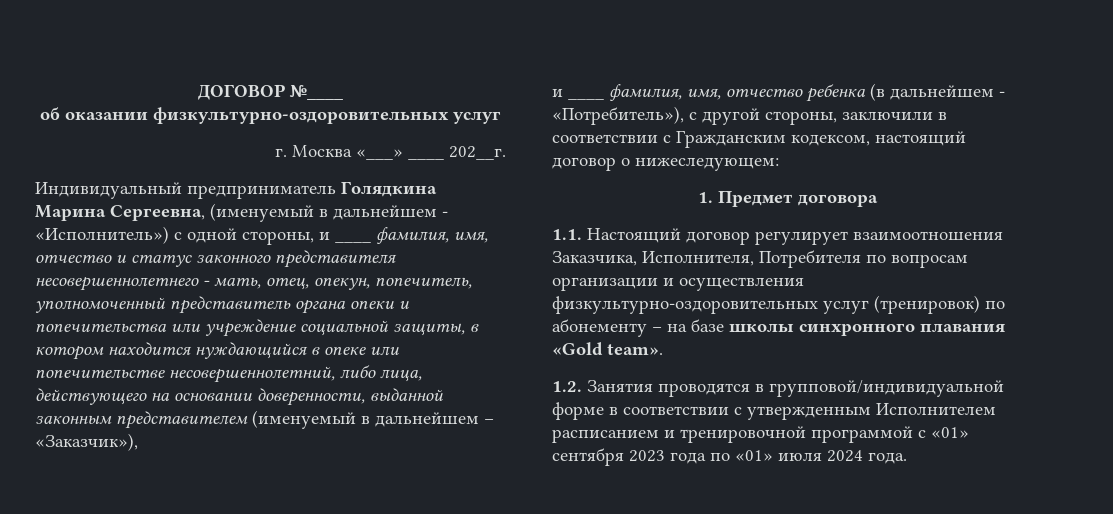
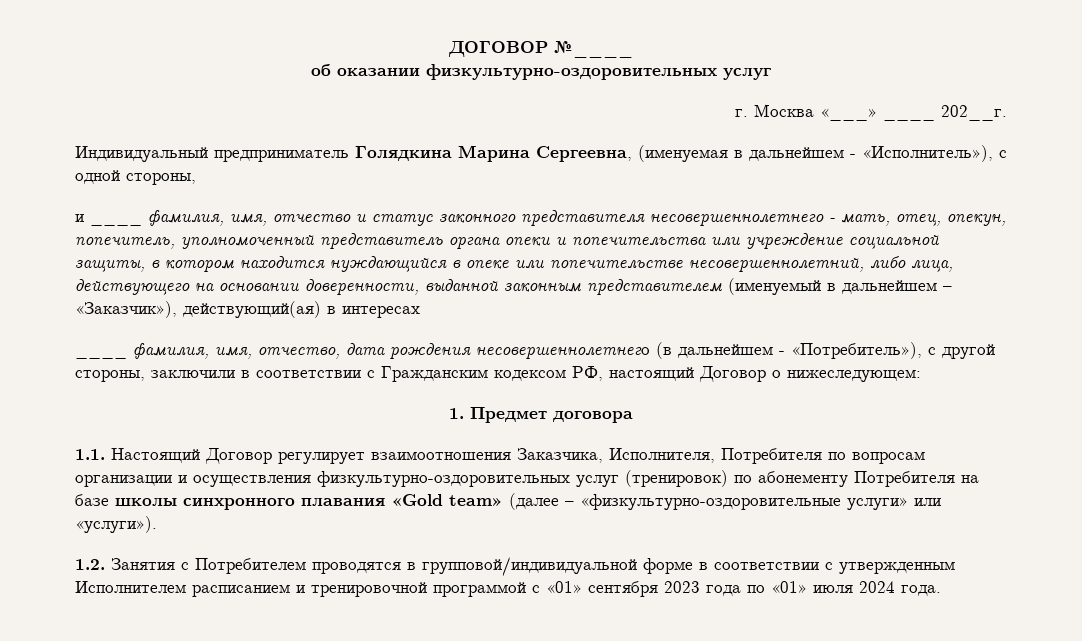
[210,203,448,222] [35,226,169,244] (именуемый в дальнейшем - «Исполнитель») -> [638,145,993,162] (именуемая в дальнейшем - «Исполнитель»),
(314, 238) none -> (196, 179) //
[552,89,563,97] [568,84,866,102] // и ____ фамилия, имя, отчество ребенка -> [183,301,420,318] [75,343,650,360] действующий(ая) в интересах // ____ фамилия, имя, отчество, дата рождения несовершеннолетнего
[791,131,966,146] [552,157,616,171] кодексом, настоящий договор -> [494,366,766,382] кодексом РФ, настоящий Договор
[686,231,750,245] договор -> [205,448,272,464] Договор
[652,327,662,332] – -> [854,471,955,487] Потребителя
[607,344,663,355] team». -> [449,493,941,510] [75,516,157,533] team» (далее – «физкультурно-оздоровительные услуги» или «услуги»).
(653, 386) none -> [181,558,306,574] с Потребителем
+-------+
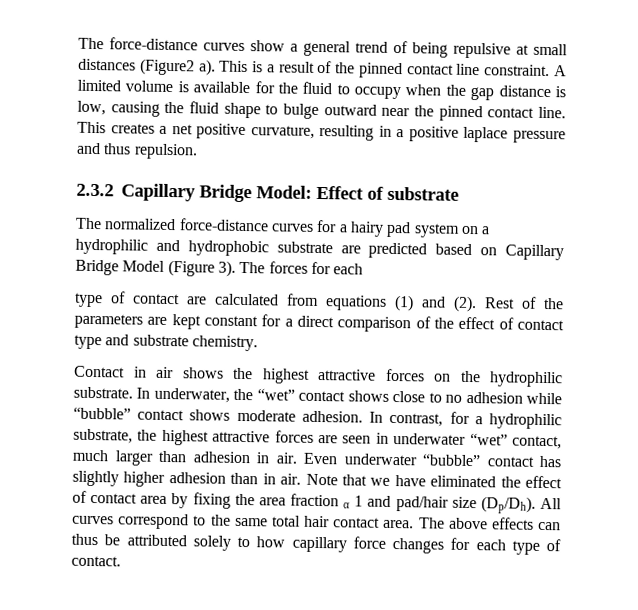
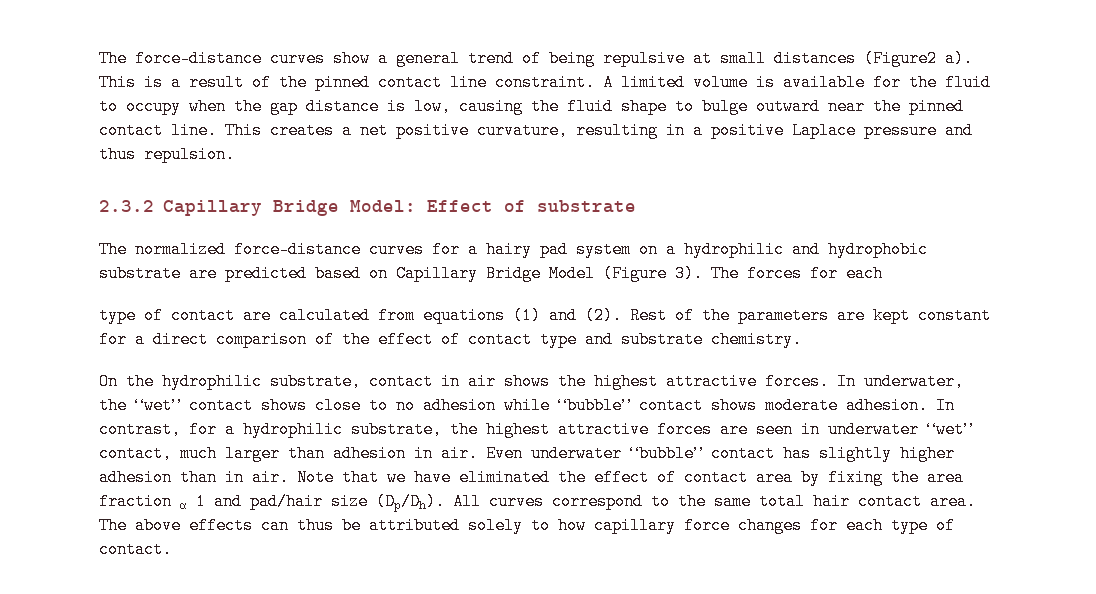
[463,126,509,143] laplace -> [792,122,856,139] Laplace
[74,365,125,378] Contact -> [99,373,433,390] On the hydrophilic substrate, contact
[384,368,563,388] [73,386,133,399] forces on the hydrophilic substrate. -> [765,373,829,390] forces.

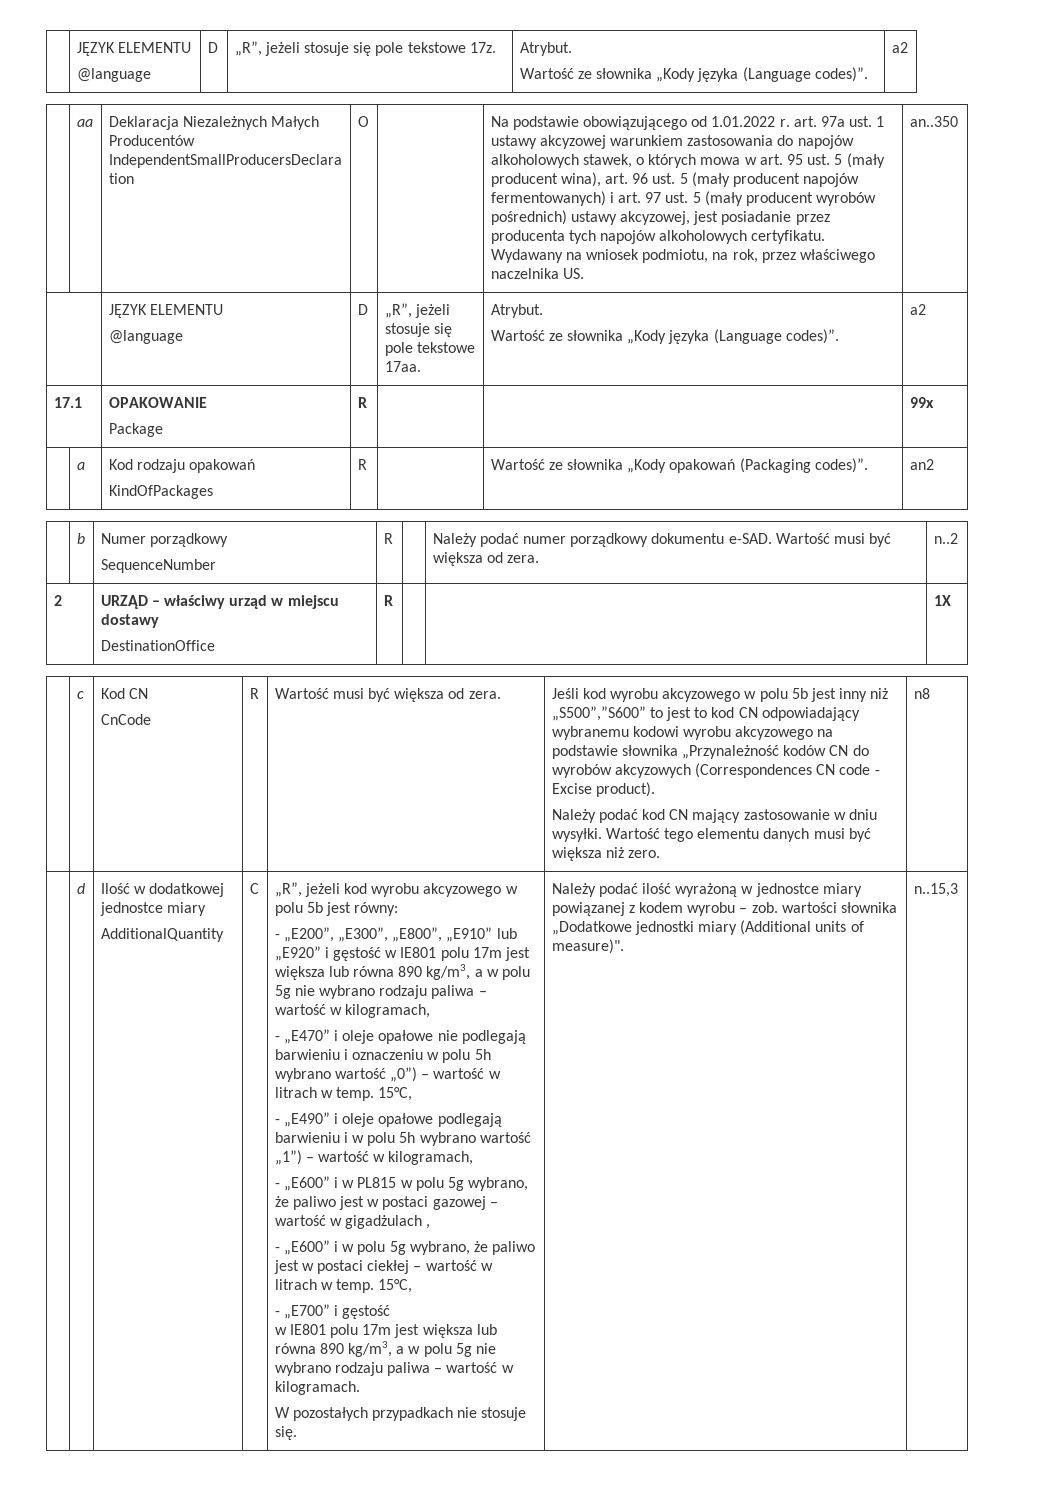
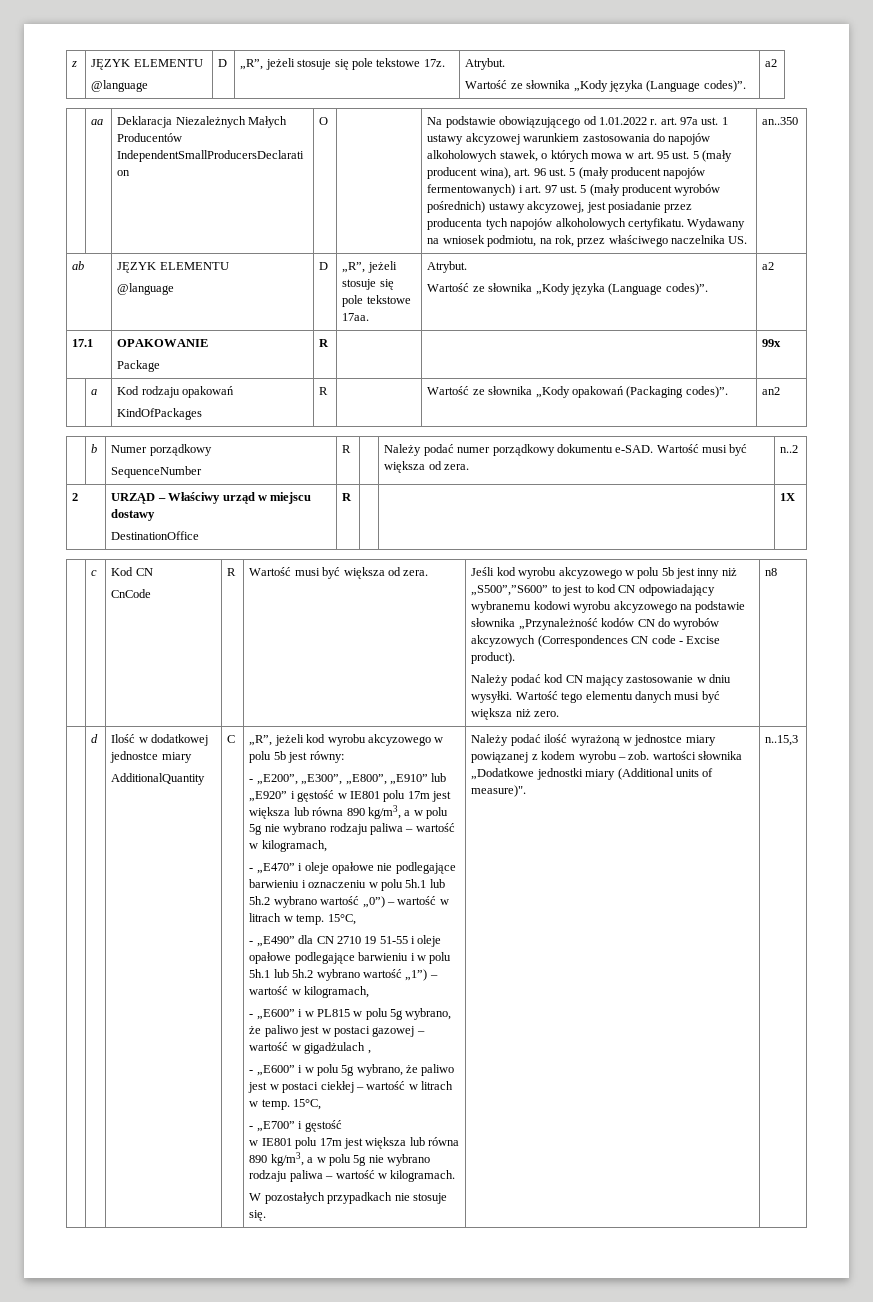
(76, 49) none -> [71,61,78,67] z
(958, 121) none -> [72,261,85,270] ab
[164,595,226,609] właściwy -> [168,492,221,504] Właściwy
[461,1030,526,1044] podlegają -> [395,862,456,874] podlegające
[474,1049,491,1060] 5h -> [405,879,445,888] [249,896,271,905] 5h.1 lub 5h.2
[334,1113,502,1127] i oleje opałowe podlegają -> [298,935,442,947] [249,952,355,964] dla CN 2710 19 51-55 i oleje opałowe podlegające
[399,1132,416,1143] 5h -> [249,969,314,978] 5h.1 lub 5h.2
+-------+
Copy exactly the material above from the line with "[384,368,563,388] [73,386,133,399] forces" to the line with "[399,1132,416,1143] 5h ->", ends included, and nothing else. Leave out any picture.

[384,368,563,388] [73,386,133,399] forces on the hydrophilic substrate. -> [765,373,829,390] forces.

(76, 49) none -> [71,61,78,67] z
(958, 121) none -> [72,261,85,270] ab
[164,595,226,609] właściwy -> [168,492,221,504] Właściwy
[461,1030,526,1044] podlegają -> [395,862,456,874] podlegające
[474,1049,491,1060] 5h -> [405,879,445,888] [249,896,271,905] 5h.1 lub 5h.2
[334,1113,502,1127] i oleje opałowe podlegają -> [298,935,442,947] [249,952,355,964] dla CN 2710 19 51-55 i oleje opałowe podlegające
[399,1132,416,1143] 5h -> [249,969,314,978] 5h.1 lub 5h.2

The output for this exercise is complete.